## What the task requires
Arrange the lines from the one containing "What Is Khozicid97?" down to the one containing "including healthcare, agriculture, and" as a numbered list, leaving out any blank lines.

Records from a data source
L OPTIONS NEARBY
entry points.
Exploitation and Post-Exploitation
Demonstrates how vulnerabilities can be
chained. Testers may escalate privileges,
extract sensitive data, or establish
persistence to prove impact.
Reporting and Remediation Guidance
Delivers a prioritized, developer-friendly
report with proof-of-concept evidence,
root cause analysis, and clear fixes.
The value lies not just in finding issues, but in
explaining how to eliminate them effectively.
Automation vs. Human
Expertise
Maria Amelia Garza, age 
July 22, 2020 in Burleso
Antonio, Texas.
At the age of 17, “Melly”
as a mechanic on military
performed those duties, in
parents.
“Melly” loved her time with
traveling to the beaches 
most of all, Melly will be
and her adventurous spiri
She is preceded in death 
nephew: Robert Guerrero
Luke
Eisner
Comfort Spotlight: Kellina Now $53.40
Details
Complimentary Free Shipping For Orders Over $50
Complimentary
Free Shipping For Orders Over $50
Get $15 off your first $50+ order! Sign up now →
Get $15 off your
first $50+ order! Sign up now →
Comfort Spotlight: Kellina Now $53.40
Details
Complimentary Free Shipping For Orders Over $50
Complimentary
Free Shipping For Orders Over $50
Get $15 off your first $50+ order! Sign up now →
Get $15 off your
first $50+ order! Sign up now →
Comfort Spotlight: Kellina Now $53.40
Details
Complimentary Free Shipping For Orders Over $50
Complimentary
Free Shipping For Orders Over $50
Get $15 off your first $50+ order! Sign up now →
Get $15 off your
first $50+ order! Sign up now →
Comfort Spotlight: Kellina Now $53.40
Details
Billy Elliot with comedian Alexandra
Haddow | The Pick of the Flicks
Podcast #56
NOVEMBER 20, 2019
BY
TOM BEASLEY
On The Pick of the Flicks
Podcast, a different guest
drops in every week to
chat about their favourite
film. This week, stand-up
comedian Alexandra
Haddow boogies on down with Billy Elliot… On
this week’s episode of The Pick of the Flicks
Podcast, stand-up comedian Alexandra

---

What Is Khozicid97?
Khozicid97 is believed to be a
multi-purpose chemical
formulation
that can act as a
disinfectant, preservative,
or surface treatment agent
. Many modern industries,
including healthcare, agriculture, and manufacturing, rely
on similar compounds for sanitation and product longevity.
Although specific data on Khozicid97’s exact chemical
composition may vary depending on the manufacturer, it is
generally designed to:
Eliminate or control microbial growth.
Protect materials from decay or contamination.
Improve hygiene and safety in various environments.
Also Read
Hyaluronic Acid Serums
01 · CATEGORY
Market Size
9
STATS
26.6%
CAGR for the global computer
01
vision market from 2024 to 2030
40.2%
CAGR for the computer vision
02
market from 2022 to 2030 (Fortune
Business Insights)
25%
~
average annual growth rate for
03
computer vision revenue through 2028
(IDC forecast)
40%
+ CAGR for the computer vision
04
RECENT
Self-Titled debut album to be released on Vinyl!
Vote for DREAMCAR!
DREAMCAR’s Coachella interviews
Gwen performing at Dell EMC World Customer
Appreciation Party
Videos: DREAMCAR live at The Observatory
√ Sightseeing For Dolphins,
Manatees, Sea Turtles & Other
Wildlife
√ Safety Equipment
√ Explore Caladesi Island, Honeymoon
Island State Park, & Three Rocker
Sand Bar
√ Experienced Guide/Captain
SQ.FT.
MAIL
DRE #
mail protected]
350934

--

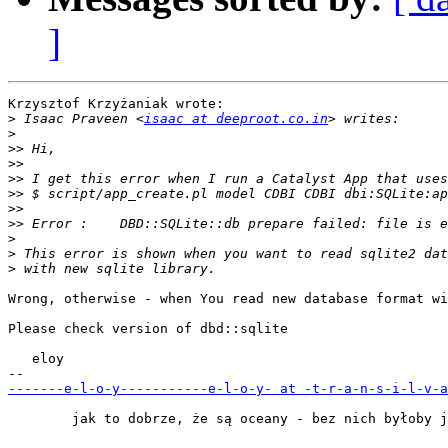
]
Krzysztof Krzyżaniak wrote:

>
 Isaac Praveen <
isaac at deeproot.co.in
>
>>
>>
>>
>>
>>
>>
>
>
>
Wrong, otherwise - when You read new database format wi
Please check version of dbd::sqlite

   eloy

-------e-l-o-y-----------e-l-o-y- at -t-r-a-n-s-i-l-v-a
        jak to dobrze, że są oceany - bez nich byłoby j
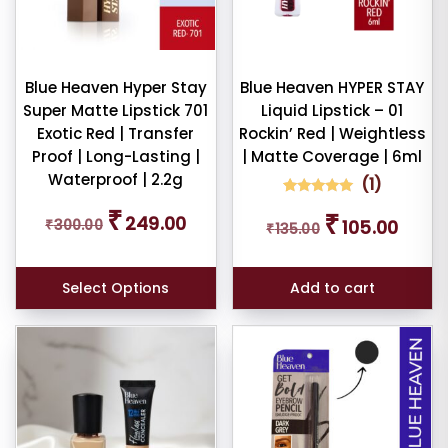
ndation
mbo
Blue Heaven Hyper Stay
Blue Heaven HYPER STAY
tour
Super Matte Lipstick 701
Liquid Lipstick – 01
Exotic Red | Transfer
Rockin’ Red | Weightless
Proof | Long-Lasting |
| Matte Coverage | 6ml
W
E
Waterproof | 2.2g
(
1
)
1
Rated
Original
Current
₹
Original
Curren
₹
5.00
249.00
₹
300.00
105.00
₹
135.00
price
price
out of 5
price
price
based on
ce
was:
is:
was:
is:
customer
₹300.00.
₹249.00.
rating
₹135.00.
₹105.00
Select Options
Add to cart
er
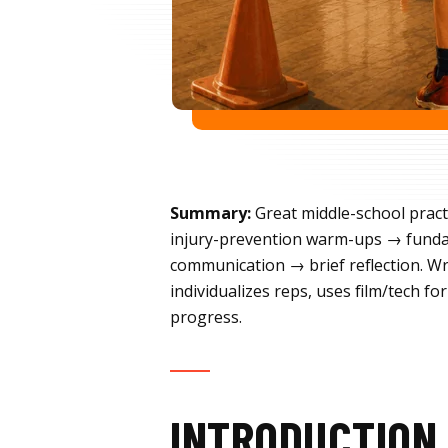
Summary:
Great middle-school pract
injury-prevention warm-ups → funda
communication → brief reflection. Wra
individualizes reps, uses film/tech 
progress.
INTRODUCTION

## Output for this task
1. What Is Khozicid97?
2. Khozicid97 is believed to be a
3. multi-purpose chemical
4. formulation
5. that can act as a
6. disinfectant, preservative,
7. or surface treatment agent
8. . Many modern industries,
9. including healthcare, agriculture, and manufacturing, rely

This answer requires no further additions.